------ EXTRACTED ENTRIES

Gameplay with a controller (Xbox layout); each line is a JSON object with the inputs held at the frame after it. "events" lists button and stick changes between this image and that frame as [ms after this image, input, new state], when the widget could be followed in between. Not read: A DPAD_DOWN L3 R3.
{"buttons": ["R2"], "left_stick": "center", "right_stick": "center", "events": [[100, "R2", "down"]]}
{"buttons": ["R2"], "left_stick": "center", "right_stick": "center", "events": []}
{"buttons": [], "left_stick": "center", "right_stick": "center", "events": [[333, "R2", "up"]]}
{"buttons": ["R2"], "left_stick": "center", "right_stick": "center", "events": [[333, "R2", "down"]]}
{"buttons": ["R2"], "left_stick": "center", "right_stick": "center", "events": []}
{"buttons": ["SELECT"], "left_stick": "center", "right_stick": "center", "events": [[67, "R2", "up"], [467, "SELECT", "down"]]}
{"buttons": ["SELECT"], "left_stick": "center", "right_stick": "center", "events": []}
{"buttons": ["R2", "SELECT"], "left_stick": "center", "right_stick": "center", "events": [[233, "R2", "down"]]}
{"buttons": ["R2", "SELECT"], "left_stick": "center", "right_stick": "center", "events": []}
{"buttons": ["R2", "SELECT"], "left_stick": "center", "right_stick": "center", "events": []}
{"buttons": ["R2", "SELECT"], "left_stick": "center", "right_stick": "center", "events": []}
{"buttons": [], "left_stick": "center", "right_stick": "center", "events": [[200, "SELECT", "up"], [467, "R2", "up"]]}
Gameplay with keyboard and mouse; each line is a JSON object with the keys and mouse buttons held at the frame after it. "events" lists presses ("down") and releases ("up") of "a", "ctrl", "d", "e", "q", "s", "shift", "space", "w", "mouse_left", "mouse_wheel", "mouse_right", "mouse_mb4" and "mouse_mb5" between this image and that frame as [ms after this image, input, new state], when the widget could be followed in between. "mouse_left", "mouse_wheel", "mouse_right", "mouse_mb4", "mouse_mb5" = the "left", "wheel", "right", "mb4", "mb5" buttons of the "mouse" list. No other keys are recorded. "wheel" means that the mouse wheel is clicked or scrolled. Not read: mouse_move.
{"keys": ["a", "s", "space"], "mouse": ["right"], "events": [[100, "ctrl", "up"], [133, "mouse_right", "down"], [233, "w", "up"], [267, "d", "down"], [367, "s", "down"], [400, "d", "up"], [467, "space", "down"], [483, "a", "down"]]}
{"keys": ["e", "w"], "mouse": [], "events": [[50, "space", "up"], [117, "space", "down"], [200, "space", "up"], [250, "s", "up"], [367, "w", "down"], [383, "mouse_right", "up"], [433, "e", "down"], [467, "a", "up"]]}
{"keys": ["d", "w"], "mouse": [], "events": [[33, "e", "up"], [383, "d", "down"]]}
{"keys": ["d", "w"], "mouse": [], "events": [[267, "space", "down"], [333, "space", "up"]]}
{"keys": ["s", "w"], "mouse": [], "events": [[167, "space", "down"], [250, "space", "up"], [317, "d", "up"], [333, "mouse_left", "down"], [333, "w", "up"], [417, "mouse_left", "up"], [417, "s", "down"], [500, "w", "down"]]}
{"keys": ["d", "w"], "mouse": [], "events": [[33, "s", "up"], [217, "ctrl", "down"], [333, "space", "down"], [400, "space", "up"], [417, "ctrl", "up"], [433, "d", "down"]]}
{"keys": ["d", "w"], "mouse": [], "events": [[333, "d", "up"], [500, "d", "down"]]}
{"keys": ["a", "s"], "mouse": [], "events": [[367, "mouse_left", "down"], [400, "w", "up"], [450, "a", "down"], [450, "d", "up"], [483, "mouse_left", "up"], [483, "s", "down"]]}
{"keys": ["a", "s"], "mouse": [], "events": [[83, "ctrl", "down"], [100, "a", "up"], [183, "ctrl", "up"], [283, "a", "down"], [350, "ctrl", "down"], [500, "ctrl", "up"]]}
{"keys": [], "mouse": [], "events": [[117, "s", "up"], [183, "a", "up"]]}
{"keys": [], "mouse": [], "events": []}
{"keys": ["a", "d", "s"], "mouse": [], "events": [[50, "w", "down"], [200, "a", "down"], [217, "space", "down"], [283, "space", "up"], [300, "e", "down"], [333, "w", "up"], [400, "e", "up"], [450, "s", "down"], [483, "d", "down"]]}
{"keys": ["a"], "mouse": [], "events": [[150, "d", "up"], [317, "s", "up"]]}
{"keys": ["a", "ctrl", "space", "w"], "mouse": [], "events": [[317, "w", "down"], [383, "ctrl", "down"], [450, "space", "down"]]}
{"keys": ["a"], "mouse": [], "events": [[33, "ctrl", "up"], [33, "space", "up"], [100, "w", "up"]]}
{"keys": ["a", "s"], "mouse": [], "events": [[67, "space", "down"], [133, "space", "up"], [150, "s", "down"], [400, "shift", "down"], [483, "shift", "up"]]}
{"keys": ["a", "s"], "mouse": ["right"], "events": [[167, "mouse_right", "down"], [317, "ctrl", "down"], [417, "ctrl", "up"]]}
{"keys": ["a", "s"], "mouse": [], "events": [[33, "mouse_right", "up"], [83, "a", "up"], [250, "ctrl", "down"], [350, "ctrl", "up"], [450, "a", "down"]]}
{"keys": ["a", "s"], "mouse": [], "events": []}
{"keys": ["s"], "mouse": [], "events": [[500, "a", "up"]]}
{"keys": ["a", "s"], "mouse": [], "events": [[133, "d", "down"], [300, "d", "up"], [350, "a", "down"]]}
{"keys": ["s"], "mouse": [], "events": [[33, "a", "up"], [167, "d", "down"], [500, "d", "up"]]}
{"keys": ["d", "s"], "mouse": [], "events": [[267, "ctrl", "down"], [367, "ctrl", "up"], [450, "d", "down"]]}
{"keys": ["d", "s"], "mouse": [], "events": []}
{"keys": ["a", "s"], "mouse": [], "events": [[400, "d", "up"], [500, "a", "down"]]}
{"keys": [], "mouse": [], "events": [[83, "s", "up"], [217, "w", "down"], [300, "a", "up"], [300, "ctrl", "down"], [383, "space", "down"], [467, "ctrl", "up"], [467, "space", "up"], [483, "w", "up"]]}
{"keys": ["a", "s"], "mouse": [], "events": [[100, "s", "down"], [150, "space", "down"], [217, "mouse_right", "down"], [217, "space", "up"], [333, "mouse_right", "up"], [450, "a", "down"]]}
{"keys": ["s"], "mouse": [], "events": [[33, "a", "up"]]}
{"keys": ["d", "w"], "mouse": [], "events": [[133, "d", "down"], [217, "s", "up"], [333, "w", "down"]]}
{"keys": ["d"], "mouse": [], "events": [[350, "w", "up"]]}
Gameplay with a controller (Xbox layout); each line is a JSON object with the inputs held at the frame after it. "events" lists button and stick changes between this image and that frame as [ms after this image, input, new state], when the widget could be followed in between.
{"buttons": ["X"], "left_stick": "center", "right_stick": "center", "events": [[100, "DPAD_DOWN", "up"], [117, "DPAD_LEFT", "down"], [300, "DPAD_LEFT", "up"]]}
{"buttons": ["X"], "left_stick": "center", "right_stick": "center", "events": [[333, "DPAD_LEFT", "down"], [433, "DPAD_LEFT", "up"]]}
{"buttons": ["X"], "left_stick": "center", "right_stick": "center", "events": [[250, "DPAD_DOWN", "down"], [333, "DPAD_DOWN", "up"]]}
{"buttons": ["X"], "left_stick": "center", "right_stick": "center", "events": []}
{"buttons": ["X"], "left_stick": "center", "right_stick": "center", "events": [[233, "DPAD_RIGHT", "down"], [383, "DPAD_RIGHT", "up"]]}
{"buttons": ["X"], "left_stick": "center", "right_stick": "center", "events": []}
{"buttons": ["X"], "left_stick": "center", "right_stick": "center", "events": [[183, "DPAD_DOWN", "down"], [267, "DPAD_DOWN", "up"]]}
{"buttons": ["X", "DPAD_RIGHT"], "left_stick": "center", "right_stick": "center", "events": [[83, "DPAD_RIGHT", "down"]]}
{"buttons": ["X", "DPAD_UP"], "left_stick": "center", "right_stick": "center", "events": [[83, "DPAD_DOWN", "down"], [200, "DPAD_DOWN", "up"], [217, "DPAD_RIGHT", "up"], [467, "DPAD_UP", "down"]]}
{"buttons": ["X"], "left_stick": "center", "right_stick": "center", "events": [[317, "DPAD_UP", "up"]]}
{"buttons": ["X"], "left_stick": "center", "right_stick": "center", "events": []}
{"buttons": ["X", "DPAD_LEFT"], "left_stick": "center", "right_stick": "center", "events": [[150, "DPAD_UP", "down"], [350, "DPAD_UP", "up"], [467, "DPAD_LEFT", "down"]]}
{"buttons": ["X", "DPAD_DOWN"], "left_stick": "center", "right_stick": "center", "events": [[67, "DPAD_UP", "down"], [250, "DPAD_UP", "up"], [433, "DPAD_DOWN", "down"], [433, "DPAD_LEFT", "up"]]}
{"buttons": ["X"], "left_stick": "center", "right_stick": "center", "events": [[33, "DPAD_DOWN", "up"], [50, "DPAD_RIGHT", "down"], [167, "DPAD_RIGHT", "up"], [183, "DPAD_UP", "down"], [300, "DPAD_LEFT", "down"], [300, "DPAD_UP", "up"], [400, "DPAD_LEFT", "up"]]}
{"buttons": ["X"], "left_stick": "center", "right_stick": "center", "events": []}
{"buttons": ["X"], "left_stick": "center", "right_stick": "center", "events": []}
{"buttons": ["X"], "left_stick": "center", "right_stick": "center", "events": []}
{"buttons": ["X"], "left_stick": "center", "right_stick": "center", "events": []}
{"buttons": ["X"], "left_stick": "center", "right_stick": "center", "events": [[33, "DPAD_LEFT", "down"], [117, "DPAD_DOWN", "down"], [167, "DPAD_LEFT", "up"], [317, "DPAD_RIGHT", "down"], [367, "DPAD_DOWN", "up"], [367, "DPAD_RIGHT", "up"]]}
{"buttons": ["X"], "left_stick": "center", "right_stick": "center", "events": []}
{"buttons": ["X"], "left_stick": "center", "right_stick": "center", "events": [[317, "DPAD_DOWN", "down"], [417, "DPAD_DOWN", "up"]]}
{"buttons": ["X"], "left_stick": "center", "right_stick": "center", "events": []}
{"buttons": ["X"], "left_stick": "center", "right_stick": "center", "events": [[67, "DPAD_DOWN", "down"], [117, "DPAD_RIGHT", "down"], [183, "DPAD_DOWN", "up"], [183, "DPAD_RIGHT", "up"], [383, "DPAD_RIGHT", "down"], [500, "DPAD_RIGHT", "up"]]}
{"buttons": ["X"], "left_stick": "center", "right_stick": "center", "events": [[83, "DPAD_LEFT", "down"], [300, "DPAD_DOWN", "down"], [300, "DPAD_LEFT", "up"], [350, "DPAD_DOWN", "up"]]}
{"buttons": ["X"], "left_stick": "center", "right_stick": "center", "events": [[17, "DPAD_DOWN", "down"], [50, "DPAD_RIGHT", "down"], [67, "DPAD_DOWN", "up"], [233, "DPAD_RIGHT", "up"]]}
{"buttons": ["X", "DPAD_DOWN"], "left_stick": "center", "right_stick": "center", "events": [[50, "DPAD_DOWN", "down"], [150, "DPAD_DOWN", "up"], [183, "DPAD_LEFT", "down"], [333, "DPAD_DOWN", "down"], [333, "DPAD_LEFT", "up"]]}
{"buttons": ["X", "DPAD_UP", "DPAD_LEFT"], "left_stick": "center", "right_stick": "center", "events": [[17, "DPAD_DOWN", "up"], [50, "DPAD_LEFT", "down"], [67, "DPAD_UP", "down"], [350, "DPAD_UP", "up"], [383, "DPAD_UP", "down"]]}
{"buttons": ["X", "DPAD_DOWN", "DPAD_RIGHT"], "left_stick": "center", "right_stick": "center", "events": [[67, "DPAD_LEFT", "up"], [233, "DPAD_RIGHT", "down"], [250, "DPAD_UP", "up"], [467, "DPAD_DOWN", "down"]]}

------------

## ABOUT THIS EXERCISE
Take every line from the listing above that includes the word "changes" and copy it.

## OUTPUT OF THE TASK
Gameplay with a controller (Xbox layout); each line is a JSON object with the inputs held at the frame after it. "events" lists button and stick changes between this image and that frame as [ms after this image, input, new state], when the widget could be followed in between. Not read: A DPAD_DOWN L3 R3.
Gameplay with a controller (Xbox layout); each line is a JSON object with the inputs held at the frame after it. "events" lists button and stick changes between this image and that frame as [ms after this image, input, new state], when the widget could be followed in between.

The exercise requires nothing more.